More than one-quarter of U.S. adults report past-year binge drinking and 5.6% meet criteria for a past-year
alcohol use disorder (AUD). These traits are associated with psychosocial disruption, medical co-morbidities,
and nearly 10% of all U.S. deaths annually. Alcohol consumption and AUD have an estimated twin heritability
of 43% and 49%, respectively. Genome-wide association studies (GWAS) of these traits have identified 380
genome-wide significant SNPs in 155 loci. In this revised application, we propose to use a “variant to gene
mapping to clinical impact” approach, intersecting GWAS data with ATAC-seq and high-resolution promoter-
focused Capture C neuronal datasets derived from human induced pluripotent stem cells (iPSCs) to identify
potential effector genes. To prioritize SNPs, we will focus on those residing in open chromatin and with
enhancer epigenetic marks; we will also use eQTL resources, as needed.
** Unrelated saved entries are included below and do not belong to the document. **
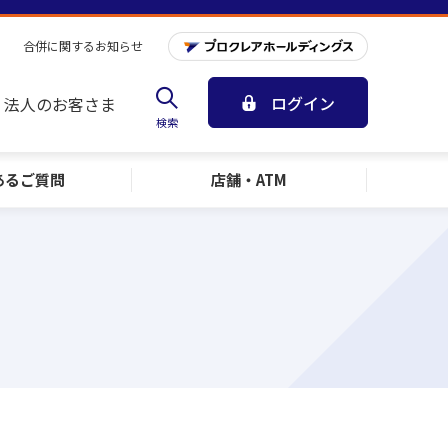
合併に関するお知らせ
ログイン
法人のお客さま
検索
ある
ご質問
店舗・ATM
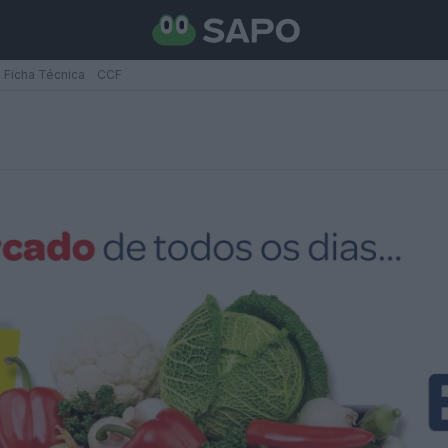
Ficha Técnica
CCF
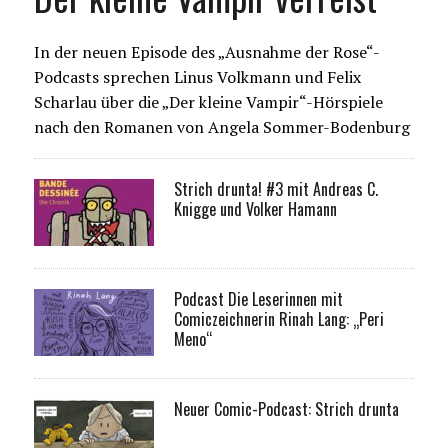
In der neuen Episode des „Ausnahme der Rose“-
Podcasts sprechen Linus Volkmann und Felix
Scharlau über die „Der kleine Vampir“-Hörspiele
nach den Romanen von Angela Sommer-Bodenburg
Strich drunta! #3 mit Andreas C.
Knigge und Volker Hamann
Podcast Die Leserinnen mit
Comiczeichnerin Rinah Lang: „Peri
Meno“
Neuer Comic-Podcast: Strich drunta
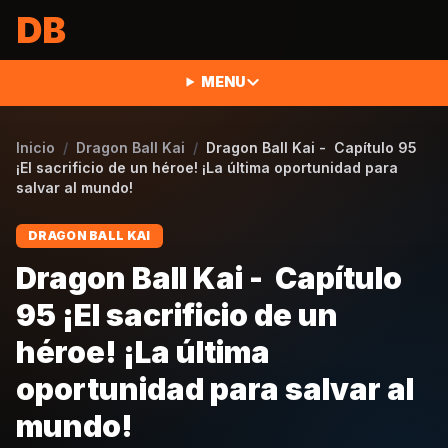
Saltar al contenido
DB
MENU
Inicio
/
Dragon Ball Kai
/
Dragon Ball Kai - Capítulo 95
¡El sacrificio de un héroe! ¡La última oportunidad para
salvar al mundo!
DRAGON BALL KAI
Dragon Ball Kai - Capítulo
95 ¡El sacrificio de un
héroe! ¡La última
oportunidad para salvar al
mundo!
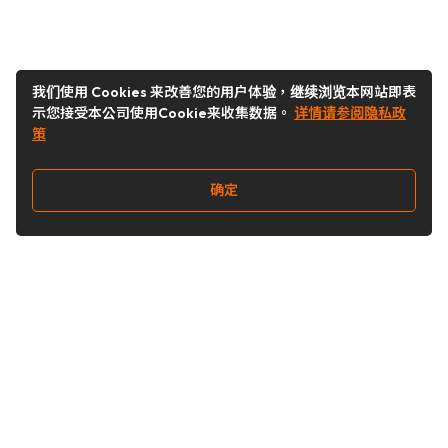
我们使用 Cookies 来改善您的用户体验，继续浏览本网站即表
示您接受本公司使用Cookie来收集数据。
详情请参阅隐私政
策
确定
关注我们
Buy&Ship开箱转运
We will validate these and newly
identified candidates in three ways: 1) in established Drosophila models of alcohol behavioral effects, 2) initially
with human iPSC-derived cortical and dopaminergic neurons and subsequently with neurons of other
neurotransmitter systems, as indicated, to delete the genomic neighborhood harboring a putative causal
variant to determine its effects on the gene's expression, and 3) with data from 4 biobanks to corroborate the
association of the functionally validated genes with alcohol-related phenotypes. In Aim 1, we will expand our
preliminary set of 43 loci from iPSC-derived cortical neurons, initially by applying similar methods to iPSC-
derived dopaminergic neurons and other neuronal types, as indicated. In Aim 2a, we will screen candidate
genes identified in preliminary findings and those identified in Aim 1 by knocking down or over-expressing their
orthologs in fly models of alcohol consumption, preference, sensitivity, and tolerance. In Aim 2b, we will use
SNP-CRISPR in human iPSC-derived neurons to test whether deleting the genomic neighborhood of putative
causal variants from preliminary data or those identified in Aim 1 affects expression of their target gene(s). In
Aim 3, we will use array and exome sequence data from both European- and African-ancestry individuals to
validate all putative effector genes by examining their association with alcohol-related traits, conducting
downstream analyses, testing rare variant effects, and examining pleiotropy in phenome-wide association
studies. This project will identify novel genetic variants and the corresponding effector genes that contribute to
alcohol-related traits, thereby shedding light on the biological pathways that influence the development of the
traits. Study results will have fundamental implications for novel approaches to the diagnosis, prevention, and
treatment of heavy drinking and AUD.